Future Monitoring Arrangements

  Together with the Government and the London Development Agency, we are undertaking a detailed and thorough appraisal exercise to confirm compliance with the requirements set out in the Lottery Funding Agreement prior to final commitments for the project to move forward. This includes a review of the following areas:

    —  The design of the stadium in accordance with the technical requirements specified in the agreement.

    —  A technical review of cost, procurement, contractual, project management and risk management issues prior.

    —  Value for money.

    —  A review of athletics proposals.

    —  A review of corporate governance arrangements.

    —  The financing arrangements, business planning and project structure.

  This work has been supplemented by reviews conducted by independent quantity surveyors in relation to value for money and the Office of Government Commerce (OGC).

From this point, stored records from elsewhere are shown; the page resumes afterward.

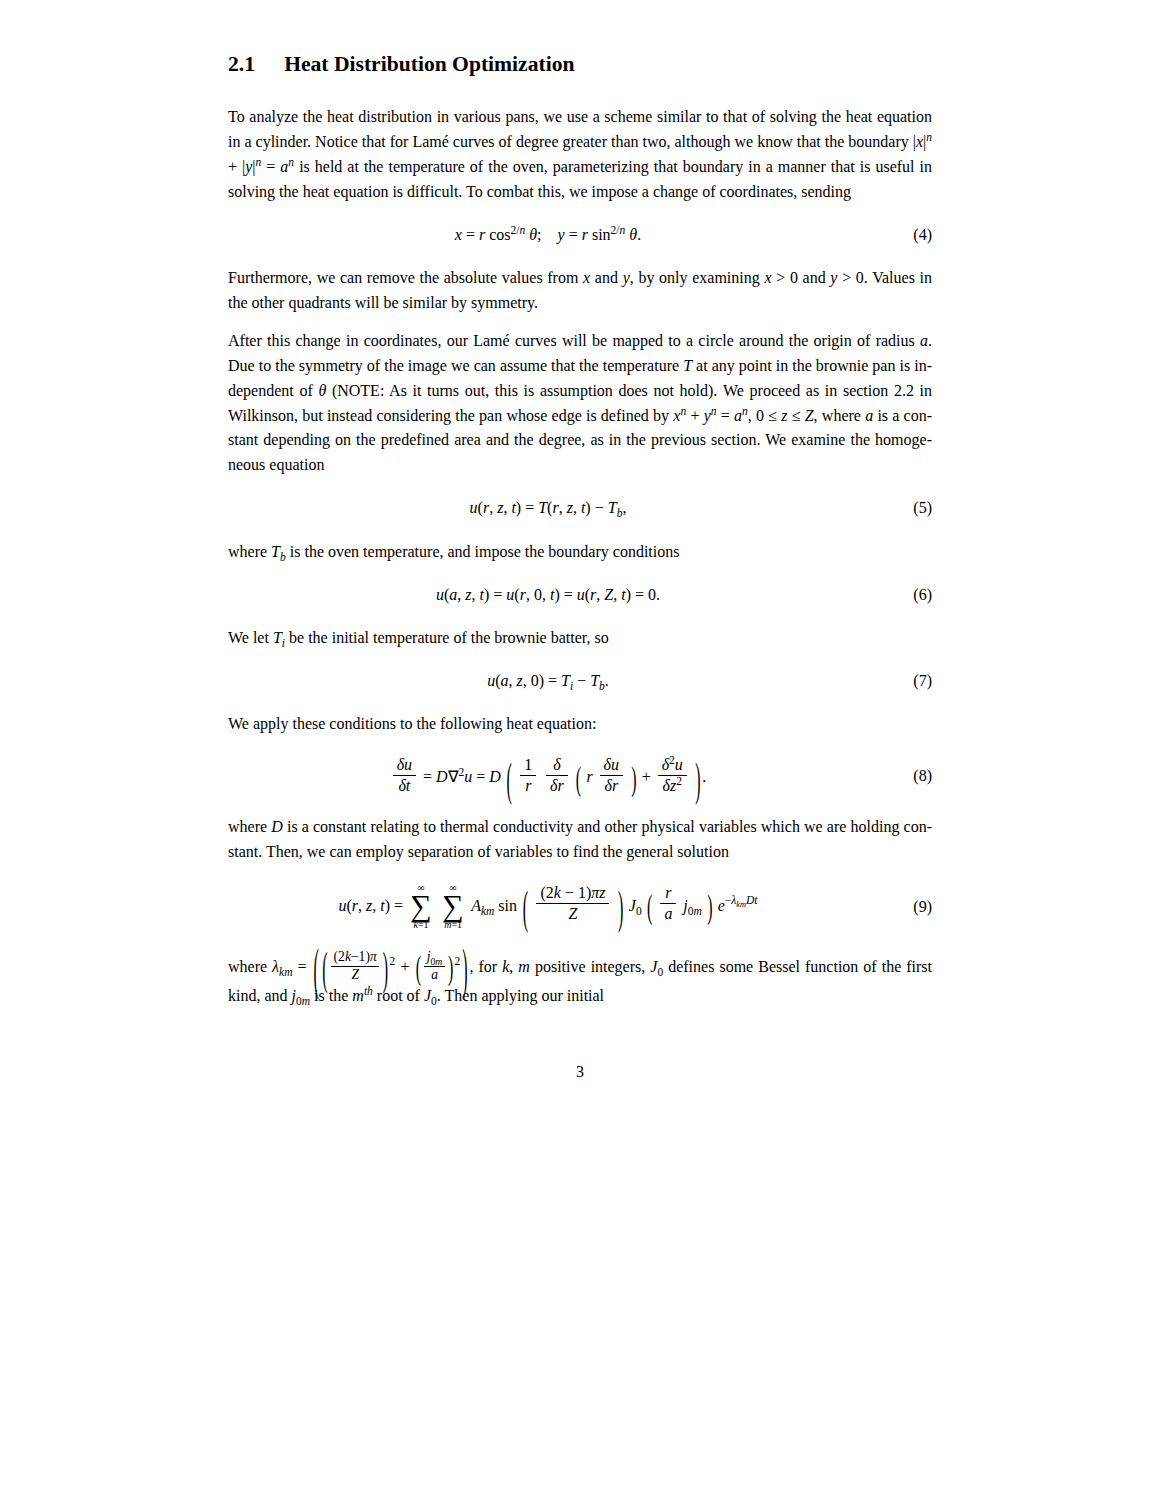2.1 Heat Distribution Optimization
To analyze the heat distribution in various pans, we use a scheme similar to that of solving the heat equation in a cylinder. Notice that for Lamé curves of degree greater than two, although we know that the boundary |x|n + |y|n = an is held at the temperature of the oven, parameterizing that boundary in a manner that is useful in solving the heat equation is difficult. To combat this, we impose a change of coordinates, sending
x = r cos2/n θ; y = r sin2/n θ.
(4)
Furthermore, we can remove the absolute values from x and y, by only examining x > 0 and y > 0. Values in the other quadrants will be similar by symmetry.
After this change in coordinates, our Lamé curves will be mapped to a circle around the origin of radius a. Due to the symmetry of the image we can assume that the temperature T at any point in the brownie pan is independent of θ (NOTE: As it turns out, this is assumption does not hold). We proceed as in section 2.2 in Wilkinson, but instead considering the pan whose edge is defined by xn + yn = an, 0 ≤ z ≤ Z, where a is a constant depending on the predefined area and the degree, as in the previous section. We examine the homogeneous equation
u(r, z, t) = T(r, z, t) − Tb,
(5)
where Tb is the oven temperature, and impose the boundary conditions
u(a, z, t) = u(r, 0, t) = u(r, Z, t) = 0.
(6)
We let Ti be the initial temperature of the brownie batter, so
u(a, z, 0) = Ti − Tb.
(7)
We apply these conditions to the following heat equation:
δu δt = D∇2u = D ( 1 r δδr ( r δu δr ) + δ2u δz2 ).
(8)
where D is a constant relating to thermal conductivity and other physical variables which we are holding constant. Then, we can employ separation of variables to find the general solution
u(r, z, t) = ∞∑k=1 ∞∑m=1 Akm sin ( (2k − 1)πz Z ) J0 ( ra j0m ) e−λkmDt
(9)
where λkm = (((2k−1)π Z)2 + (j0m a)2), for k, m positive integers, J0 defines some Bessel function of the first kind, and j0m is the mth root of J0. Then applying our initial
3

  We have also jointly commissioned, with the LDA and DCMS, the OGC to review accountability and monitoring arrangements. The results of this work will be available shortly, and it will establish a robust monitoring regime to ensure that the public interest remains protected.

  We are also undertaking an internal review of the project, which will explore a wide range of issues, which have arisen over the course of its development. It is our intention to make this available to the National Audit Office, together with any records or papers they may require in order to review the project.